## EXERCISE DETAILS
Copy every item below line for line, keeping each word, number, and punctuation mark unchanged.

## TASK DATA
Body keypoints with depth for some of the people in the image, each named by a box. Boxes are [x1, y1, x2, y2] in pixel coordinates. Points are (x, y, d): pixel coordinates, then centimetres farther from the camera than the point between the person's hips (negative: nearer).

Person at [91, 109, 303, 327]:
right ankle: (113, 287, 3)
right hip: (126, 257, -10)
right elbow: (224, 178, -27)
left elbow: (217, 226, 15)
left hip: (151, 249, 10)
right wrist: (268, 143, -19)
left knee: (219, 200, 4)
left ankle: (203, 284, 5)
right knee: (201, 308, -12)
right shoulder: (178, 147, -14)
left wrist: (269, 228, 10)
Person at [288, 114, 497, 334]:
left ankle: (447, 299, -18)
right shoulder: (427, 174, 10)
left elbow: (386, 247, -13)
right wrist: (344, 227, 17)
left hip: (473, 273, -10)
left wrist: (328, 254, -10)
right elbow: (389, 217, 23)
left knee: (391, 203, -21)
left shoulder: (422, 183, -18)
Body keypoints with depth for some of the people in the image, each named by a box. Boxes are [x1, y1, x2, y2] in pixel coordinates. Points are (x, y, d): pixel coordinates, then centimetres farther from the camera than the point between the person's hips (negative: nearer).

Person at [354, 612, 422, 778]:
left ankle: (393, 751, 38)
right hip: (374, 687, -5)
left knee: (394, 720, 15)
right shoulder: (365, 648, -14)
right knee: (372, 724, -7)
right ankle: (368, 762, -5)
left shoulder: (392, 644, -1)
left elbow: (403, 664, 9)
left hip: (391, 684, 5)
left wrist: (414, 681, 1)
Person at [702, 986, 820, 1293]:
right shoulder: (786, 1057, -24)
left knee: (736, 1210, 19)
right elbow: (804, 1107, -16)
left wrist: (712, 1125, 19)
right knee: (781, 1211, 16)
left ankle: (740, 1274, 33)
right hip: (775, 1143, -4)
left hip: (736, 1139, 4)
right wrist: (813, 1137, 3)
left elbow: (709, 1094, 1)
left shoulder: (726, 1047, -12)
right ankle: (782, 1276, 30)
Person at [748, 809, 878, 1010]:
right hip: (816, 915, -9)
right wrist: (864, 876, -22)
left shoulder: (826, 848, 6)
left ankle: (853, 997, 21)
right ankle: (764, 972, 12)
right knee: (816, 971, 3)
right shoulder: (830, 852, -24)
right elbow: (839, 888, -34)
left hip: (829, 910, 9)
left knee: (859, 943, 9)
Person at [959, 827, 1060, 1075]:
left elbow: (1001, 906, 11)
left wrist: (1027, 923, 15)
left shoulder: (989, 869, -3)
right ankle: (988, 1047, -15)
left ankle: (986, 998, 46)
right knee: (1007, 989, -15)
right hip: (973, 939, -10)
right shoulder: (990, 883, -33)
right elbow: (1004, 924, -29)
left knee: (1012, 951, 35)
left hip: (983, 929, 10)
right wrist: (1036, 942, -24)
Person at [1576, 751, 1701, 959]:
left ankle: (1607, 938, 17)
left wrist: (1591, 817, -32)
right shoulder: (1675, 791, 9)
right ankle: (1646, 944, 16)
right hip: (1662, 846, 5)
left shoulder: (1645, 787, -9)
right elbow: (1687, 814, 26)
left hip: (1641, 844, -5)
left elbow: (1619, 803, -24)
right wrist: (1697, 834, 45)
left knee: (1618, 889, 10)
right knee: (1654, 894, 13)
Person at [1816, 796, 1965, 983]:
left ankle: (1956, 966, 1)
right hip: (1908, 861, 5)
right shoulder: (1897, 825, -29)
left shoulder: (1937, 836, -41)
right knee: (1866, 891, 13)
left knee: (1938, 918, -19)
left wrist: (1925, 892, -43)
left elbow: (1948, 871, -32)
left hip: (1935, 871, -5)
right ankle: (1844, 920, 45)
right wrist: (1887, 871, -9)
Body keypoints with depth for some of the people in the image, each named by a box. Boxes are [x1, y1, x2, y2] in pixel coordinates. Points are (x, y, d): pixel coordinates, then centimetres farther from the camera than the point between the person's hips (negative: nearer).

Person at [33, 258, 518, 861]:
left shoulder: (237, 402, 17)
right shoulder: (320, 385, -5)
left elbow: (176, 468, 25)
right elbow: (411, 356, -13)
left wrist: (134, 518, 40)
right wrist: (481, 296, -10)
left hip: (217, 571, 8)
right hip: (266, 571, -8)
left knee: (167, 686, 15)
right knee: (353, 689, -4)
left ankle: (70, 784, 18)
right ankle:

## ANSWER BELOW
Body keypoints with depth for some of the people in the image, each named by a box. Boxes are [x1, y1, x2, y2] in pixel coordinates. Points are (x, y, d): pixel coordinates, then centimetres farther from the camera than the point between the person's hips (negative: nearer).

Person at [91, 109, 303, 327]:
right ankle: (113, 287, 3)
right hip: (126, 257, -10)
right elbow: (224, 178, -27)
left elbow: (217, 226, 15)
left hip: (151, 249, 10)
right wrist: (268, 143, -19)
left knee: (219, 200, 4)
left ankle: (203, 284, 5)
right knee: (201, 308, -12)
right shoulder: (178, 147, -14)
left wrist: (269, 228, 10)
Person at [288, 114, 497, 334]:
left ankle: (447, 299, -18)
right shoulder: (427, 174, 10)
left elbow: (386, 247, -13)
right wrist: (344, 227, 17)
left hip: (473, 273, -10)
left wrist: (328, 254, -10)
right elbow: (389, 217, 23)
left knee: (391, 203, -21)
left shoulder: (422, 183, -18)
Body keypoints with depth for some of the people in the image, each named by a box. Boxes are [x1, y1, x2, y2] in pixel coordinates. Points are (x, y, d): pixel coordinates, then centimetres farther from the camera than the point between the person's hips (negative: nearer).

Person at [354, 612, 422, 778]:
left ankle: (393, 751, 38)
right hip: (374, 687, -5)
left knee: (394, 720, 15)
right shoulder: (365, 648, -14)
right knee: (372, 724, -7)
right ankle: (368, 762, -5)
left shoulder: (392, 644, -1)
left elbow: (403, 664, 9)
left hip: (391, 684, 5)
left wrist: (414, 681, 1)
Person at [702, 986, 820, 1293]:
right shoulder: (786, 1057, -24)
left knee: (736, 1210, 19)
right elbow: (804, 1107, -16)
left wrist: (712, 1125, 19)
right knee: (781, 1211, 16)
left ankle: (740, 1274, 33)
right hip: (775, 1143, -4)
left hip: (736, 1139, 4)
right wrist: (813, 1137, 3)
left elbow: (709, 1094, 1)
left shoulder: (726, 1047, -12)
right ankle: (782, 1276, 30)
Person at [748, 809, 878, 1010]:
right hip: (816, 915, -9)
right wrist: (864, 876, -22)
left shoulder: (826, 848, 6)
left ankle: (853, 997, 21)
right ankle: (764, 972, 12)
right knee: (816, 971, 3)
right shoulder: (830, 852, -24)
right elbow: (839, 888, -34)
left hip: (829, 910, 9)
left knee: (859, 943, 9)
Person at [959, 827, 1060, 1075]:
left elbow: (1001, 906, 11)
left wrist: (1027, 923, 15)
left shoulder: (989, 869, -3)
right ankle: (988, 1047, -15)
left ankle: (986, 998, 46)
right knee: (1007, 989, -15)
right hip: (973, 939, -10)
right shoulder: (990, 883, -33)
right elbow: (1004, 924, -29)
left knee: (1012, 951, 35)
left hip: (983, 929, 10)
right wrist: (1036, 942, -24)
Person at [1576, 751, 1701, 959]:
left ankle: (1607, 938, 17)
left wrist: (1591, 817, -32)
right shoulder: (1675, 791, 9)
right ankle: (1646, 944, 16)
right hip: (1662, 846, 5)
left shoulder: (1645, 787, -9)
right elbow: (1687, 814, 26)
left hip: (1641, 844, -5)
left elbow: (1619, 803, -24)
right wrist: (1697, 834, 45)
left knee: (1618, 889, 10)
right knee: (1654, 894, 13)
Person at [1816, 796, 1965, 983]:
left ankle: (1956, 966, 1)
right hip: (1908, 861, 5)
right shoulder: (1897, 825, -29)
left shoulder: (1937, 836, -41)
right knee: (1866, 891, 13)
left knee: (1938, 918, -19)
left wrist: (1925, 892, -43)
left elbow: (1948, 871, -32)
left hip: (1935, 871, -5)
right ankle: (1844, 920, 45)
right wrist: (1887, 871, -9)
Body keypoints with depth for some of the people in the image, each named by a box. Boxes are [x1, y1, x2, y2] in pixel coordinates. Points are (x, y, d): pixel coordinates, then centimetres farther from the camera than the point between the person's hips (negative: nearer).

Person at [33, 258, 518, 861]:
left shoulder: (237, 402, 17)
right shoulder: (320, 385, -5)
left elbow: (176, 468, 25)
right elbow: (411, 356, -13)
left wrist: (134, 518, 40)
right wrist: (481, 296, -10)
left hip: (217, 571, 8)
right hip: (266, 571, -8)
left knee: (167, 686, 15)
right knee: (353, 689, -4)
left ankle: (70, 784, 18)
right ankle:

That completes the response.